━━━ Records supplied ━━━
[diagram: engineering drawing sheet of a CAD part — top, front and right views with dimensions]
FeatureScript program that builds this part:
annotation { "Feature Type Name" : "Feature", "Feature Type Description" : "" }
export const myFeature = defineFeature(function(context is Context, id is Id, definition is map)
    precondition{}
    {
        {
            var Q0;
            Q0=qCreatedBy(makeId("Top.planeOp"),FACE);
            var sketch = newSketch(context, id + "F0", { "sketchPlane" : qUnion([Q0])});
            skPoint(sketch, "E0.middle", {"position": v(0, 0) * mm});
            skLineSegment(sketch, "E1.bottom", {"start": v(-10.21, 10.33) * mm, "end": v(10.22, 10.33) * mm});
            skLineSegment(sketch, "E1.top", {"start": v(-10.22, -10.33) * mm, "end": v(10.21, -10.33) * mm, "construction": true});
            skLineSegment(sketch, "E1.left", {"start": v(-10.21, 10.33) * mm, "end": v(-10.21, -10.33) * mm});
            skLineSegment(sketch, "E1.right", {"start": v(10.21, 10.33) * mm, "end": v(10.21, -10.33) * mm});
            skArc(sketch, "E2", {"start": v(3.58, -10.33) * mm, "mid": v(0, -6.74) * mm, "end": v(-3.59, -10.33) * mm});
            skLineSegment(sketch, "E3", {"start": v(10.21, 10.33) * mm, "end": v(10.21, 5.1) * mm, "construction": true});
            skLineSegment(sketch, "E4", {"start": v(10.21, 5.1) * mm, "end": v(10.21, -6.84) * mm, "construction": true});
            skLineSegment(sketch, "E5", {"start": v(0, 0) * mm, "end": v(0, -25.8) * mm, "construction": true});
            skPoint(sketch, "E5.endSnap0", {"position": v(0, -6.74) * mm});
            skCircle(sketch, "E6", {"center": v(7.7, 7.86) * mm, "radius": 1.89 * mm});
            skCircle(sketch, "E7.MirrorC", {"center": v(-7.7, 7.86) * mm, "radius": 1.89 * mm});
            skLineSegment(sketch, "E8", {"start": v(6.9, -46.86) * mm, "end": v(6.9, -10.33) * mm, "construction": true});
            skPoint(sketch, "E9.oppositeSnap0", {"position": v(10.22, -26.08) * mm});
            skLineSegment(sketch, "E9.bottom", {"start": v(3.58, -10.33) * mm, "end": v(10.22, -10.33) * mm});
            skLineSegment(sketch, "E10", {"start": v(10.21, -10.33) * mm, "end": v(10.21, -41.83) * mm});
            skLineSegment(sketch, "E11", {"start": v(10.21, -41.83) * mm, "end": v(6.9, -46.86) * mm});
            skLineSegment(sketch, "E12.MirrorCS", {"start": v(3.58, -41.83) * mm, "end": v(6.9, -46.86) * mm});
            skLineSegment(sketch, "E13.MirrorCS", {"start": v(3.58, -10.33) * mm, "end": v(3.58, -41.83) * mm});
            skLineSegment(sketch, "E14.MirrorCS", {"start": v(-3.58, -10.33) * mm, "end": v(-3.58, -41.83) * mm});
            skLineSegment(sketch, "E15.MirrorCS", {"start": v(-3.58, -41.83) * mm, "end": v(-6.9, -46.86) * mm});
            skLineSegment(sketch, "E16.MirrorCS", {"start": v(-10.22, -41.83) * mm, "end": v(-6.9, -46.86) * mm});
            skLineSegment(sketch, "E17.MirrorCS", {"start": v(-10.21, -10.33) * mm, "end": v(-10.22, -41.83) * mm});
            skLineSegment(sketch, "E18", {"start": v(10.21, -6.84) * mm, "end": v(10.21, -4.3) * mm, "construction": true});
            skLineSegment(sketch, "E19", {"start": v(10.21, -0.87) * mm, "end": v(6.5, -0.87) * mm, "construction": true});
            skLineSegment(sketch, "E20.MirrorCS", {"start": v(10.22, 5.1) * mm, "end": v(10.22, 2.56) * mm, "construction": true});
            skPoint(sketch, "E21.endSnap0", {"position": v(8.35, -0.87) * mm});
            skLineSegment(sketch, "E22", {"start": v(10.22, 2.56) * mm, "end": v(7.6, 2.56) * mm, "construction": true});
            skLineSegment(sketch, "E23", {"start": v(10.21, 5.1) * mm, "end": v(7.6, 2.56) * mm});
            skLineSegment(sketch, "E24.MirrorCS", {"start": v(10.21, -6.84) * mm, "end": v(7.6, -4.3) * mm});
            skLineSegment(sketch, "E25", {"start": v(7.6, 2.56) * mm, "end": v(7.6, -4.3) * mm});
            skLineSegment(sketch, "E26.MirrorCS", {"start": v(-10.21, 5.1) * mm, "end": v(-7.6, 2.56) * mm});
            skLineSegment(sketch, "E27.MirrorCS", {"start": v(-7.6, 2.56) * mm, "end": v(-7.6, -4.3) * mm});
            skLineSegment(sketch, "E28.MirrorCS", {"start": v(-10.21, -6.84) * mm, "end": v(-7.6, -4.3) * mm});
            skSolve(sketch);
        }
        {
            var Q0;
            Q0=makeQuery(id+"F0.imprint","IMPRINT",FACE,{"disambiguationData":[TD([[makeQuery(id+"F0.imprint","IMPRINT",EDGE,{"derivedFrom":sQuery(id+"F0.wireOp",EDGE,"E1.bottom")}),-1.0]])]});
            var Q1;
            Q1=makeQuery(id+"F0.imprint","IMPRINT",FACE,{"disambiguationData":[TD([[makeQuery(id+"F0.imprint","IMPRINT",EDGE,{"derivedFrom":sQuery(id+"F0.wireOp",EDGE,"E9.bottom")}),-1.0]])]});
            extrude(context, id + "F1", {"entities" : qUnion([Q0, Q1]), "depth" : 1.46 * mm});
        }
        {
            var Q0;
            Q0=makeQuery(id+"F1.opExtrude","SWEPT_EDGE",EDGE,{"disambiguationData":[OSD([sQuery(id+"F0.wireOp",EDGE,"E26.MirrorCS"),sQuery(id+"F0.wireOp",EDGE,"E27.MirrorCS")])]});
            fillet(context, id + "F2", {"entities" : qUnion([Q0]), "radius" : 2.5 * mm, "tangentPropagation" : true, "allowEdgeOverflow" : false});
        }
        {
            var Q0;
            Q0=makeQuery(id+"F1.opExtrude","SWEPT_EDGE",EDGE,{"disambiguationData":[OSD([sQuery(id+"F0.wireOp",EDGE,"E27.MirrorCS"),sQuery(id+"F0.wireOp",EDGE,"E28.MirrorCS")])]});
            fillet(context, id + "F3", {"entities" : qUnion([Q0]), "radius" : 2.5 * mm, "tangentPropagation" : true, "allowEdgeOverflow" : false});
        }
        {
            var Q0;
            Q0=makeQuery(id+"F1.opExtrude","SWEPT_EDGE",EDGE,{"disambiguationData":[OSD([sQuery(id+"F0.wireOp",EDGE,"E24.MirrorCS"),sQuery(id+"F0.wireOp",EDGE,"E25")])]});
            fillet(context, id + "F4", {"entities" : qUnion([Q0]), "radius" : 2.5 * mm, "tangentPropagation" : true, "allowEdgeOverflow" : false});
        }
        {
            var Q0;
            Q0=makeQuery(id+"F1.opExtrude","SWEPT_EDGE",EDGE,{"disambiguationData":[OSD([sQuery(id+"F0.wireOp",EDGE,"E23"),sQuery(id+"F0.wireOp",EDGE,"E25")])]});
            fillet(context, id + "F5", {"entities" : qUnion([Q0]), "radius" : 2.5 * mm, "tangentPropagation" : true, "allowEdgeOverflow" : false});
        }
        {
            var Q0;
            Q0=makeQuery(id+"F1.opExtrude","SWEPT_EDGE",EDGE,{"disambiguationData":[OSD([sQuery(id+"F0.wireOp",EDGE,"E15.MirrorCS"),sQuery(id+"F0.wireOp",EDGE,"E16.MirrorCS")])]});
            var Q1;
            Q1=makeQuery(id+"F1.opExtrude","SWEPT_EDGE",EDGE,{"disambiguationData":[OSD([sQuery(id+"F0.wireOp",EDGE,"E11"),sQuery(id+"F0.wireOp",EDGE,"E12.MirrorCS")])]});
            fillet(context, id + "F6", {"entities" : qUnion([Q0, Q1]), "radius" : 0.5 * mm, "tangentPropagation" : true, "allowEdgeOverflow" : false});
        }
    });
━━━
Convert the data into a numbered list, starting at its first line and ending with the line containing "v(10.22, -26.08) *", both included. Leave out any blank lines.

- _Solution_:
1. [diagram: engineering drawing sheet of a CAD part — top, front and right views with dimensions]
2. FeatureScript program that builds this part:
3. annotation { "Feature Type Name" : "Feature", "Feature Type Description" : "" }
4. export const myFeature = defineFeature(function(context is Context, id is Id, definition is map)
5.     precondition{}
6.     {
7.         {
8.             var Q0;
9.             Q0=qCreatedBy(makeId("Top.planeOp"),FACE);
10.             var sketch = newSketch(context, id + "F0", { "sketchPlane" : qUnion([Q0])});
11.             skPoint(sketch, "E0.middle", {"position": v(0, 0) * mm});
12.             skLineSegment(sketch, "E1.bottom", {"start": v(-10.21, 10.33) * mm, "end": v(10.22, 10.33) * mm});
13.             skLineSegment(sketch, "E1.top", {"start": v(-10.22, -10.33) * mm, "end": v(10.21, -10.33) * mm, "construction": true});
14.             skLineSegment(sketch, "E1.left", {"start": v(-10.21, 10.33) * mm, "end": v(-10.21, -10.33) * mm});
15.             skLineSegment(sketch, "E1.right", {"start": v(10.21, 10.33) * mm, "end": v(10.21, -10.33) * mm});
16.             skArc(sketch, "E2", {"start": v(3.58, -10.33) * mm, "mid": v(0, -6.74) * mm, "end": v(-3.59, -10.33) * mm});
17.             skLineSegment(sketch, "E3", {"start": v(10.21, 10.33) * mm, "end": v(10.21, 5.1) * mm, "construction": true});
18.             skLineSegment(sketch, "E4", {"start": v(10.21, 5.1) * mm, "end": v(10.21, -6.84) * mm, "construction": true});
19.             skLineSegment(sketch, "E5", {"start": v(0, 0) * mm, "end": v(0, -25.8) * mm, "construction": true});
20.             skPoint(sketch, "E5.endSnap0", {"position": v(0, -6.74) * mm});
21.             skCircle(sketch, "E6", {"center": v(7.7, 7.86) * mm, "radius": 1.89 * mm});
22.             skCircle(sketch, "E7.MirrorC", {"center": v(-7.7, 7.86) * mm, "radius": 1.89 * mm});
23.             skLineSegment(sketch, "E8", {"start": v(6.9, -46.86) * mm, "end": v(6.9, -10.33) * mm, "construction": true});
24.             skPoint(sketch, "E9.oppositeSnap0", {"position": v(10.22, -26.08) * mm});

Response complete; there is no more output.